**The task**
The response should be exactly the number of lines in the material below that contain the word "elbow".

**Supplied information**
※ ※ ※

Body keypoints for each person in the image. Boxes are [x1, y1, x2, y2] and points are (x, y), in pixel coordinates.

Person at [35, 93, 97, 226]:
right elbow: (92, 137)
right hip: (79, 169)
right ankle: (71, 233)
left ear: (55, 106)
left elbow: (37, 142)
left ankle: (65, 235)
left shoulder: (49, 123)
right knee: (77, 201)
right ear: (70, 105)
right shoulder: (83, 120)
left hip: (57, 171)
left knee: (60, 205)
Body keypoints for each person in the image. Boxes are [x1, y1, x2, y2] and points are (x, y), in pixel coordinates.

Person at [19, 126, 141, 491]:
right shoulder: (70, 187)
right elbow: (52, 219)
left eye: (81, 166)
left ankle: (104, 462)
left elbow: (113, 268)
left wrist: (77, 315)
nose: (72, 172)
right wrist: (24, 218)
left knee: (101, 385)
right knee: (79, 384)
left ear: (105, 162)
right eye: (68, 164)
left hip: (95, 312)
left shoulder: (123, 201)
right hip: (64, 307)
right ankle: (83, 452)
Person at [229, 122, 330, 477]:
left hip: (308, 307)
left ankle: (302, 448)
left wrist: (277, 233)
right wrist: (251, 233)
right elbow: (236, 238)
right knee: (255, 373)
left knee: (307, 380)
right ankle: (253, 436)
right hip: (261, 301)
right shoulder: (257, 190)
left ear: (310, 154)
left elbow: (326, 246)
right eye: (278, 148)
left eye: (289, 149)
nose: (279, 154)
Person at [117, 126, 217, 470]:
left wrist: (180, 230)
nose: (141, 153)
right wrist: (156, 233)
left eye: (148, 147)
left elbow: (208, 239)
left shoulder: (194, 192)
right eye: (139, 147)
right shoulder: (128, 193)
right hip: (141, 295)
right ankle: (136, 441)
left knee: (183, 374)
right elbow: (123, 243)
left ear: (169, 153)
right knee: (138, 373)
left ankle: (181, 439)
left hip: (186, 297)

※ ※ ※

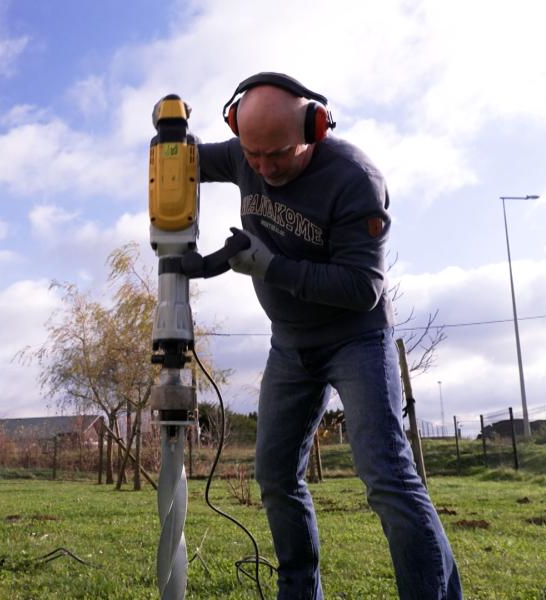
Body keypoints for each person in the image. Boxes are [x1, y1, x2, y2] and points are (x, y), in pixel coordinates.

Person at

※ ※ ※

**Reply to the task**
8